▶ [Document extract]
::::
Tech Tuesday: Keith Sonnier uses welded steel, neon, argon, transformer, aluminum excel, reflectors and hardware in this alluring work, Gran Twister (2012). Using light as the key component to his works, Sonnier’s neon sculptures and installations play with space, color and light, enabling them to interact on various architectural planes.
© Keith Sonnier/Artist Rights Society. Photograph by Genevieve Hanson, courtesy Pace Gallery.
Last Chance: Tara Donovan's untitled exhibitions in both New York and Menlo Park are on view through August 15 and 23, respectively. In celebration of these much-Instagrammed shows, we’ve rounded up some of our favorite visitor photos of the exhibitions. Tara Donovan takes simple, mass-produced objects and combines them on a stunning scale to create seemingly organic structures. Don’t miss the final weeks of the shows, and continue sharing your snaps with the hashtag #TaraDonovan.
::::
▶ [Raw data]

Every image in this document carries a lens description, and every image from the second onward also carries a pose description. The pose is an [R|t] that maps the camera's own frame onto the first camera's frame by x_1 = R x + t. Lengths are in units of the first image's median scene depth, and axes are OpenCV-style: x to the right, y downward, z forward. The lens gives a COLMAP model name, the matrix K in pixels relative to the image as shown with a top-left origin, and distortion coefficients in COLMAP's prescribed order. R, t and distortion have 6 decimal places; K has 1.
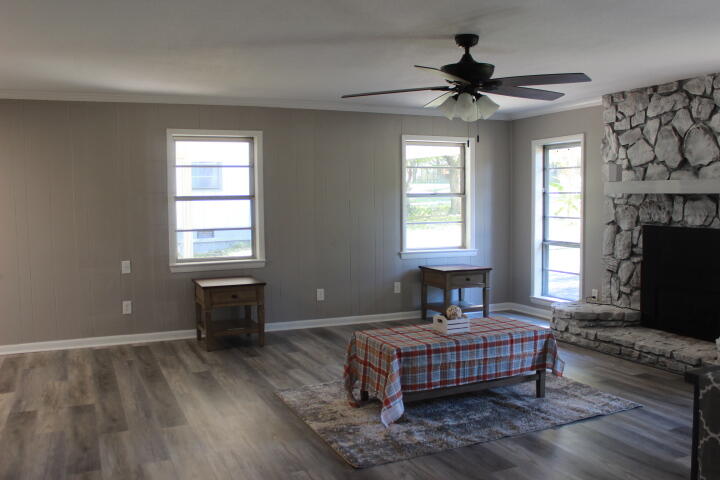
lens RADIAL K [[658.0, 0, 360.0], [0, 658.0, 240.0], [0, 0, 1]] dist [-0.161939, 0.175702]
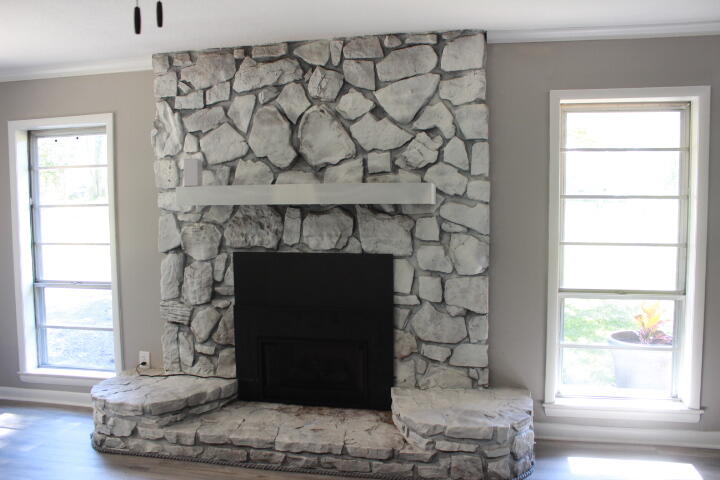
lens RADIAL K [[601.3, 0, 360.0], [0, 601.3, 240.0], [0, 0, 1]] dist [-0.165667, 0.143355]
pose [[0.581114, -0.047677, 0.812425, 0.012552], [0.058961, 0.998126, 0.016402, -0.037650], [-0.811684, 0.038370, 0.582836, 0.522729]]
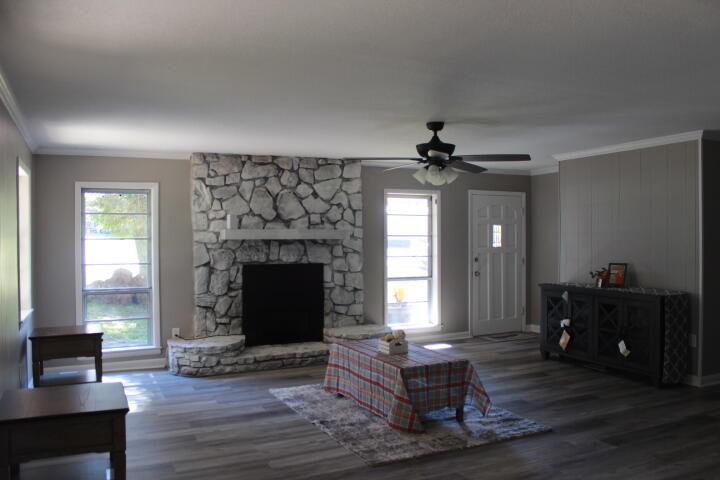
lens RADIAL K [[601.3, 0, 360.0], [0, 601.3, 240.0], [0, 0, 1]] dist [-0.165667, 0.143355]
pose [[-0.034000, 0.006221, 0.999402, -0.710033], [0.073897, 0.997259, -0.003694, -0.049207], [-0.996686, 0.073727, -0.034367, 0.799846]]
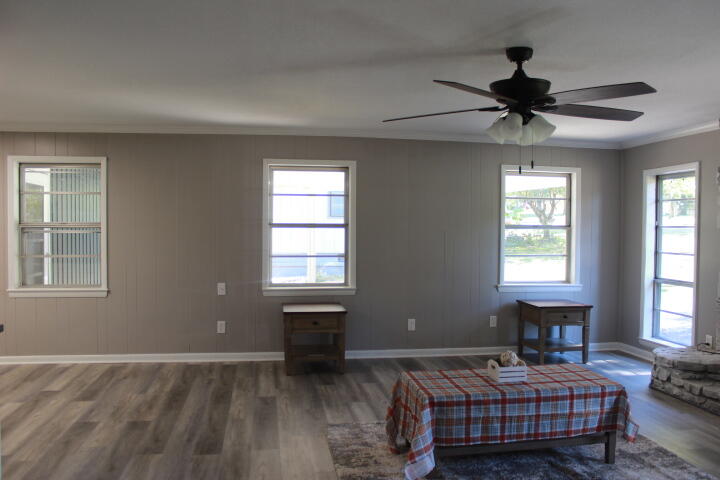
lens RADIAL K [[601.3, 0, 360.0], [0, 601.3, 240.0], [0, 0, 1]] dist [-0.165667, 0.143355]
pose [[0.966572, 0.023643, -0.255305, 0.108828], [-0.034006, 0.998764, -0.036252, -0.011086], [0.254132, 0.043722, 0.966181, 0.115198]]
::::
▶ [Tasks to carry out]
1) Echo, word for word, the portion of the gallery notes that begins at the words "Last Chance: Tara" and stops after "the hashtag #TaraDonovan.".
2) Answer these questions about the gallery notes:
(a) In what year was Gran Twister made?
(b) Who took the photograph of Keith Sonnier's work?
(c) Through what date is Tara Donovan's Menlo Park exhibition on view?
3) Summarize the gallery notes in two sentences.

▶ [Answers to each task]
1)
Last Chance: Tara Donovan's untitled exhibitions in both New York and Menlo Park are on view through August 15 and 23, respectively. In celebration of these much-Instagrammed shows, we’ve rounded up some of our favorite visitor photos of the exhibitions. Tara Donovan takes simple, mass-produced objects and combines them on a stunning scale to create seemingly organic structures. Don’t miss the final weeks of the shows, and continue sharing your snaps with the hashtag #TaraDonovan.

2)
(a) 2012
(b) Genevieve Hanson
(c) August 23

3) Keith Sonnier's Gran Twister (2012) uses welded steel, neon, argon and other materials, and his neon sculptures and installations rely on light to play with space, color and light on various architectural planes. Tara Donovan, who combines simple, mass-produced objects on a stunning scale into seemingly organic structures, has untitled exhibitions in New York and Menlo Park on view through August 15 and 23, respectively.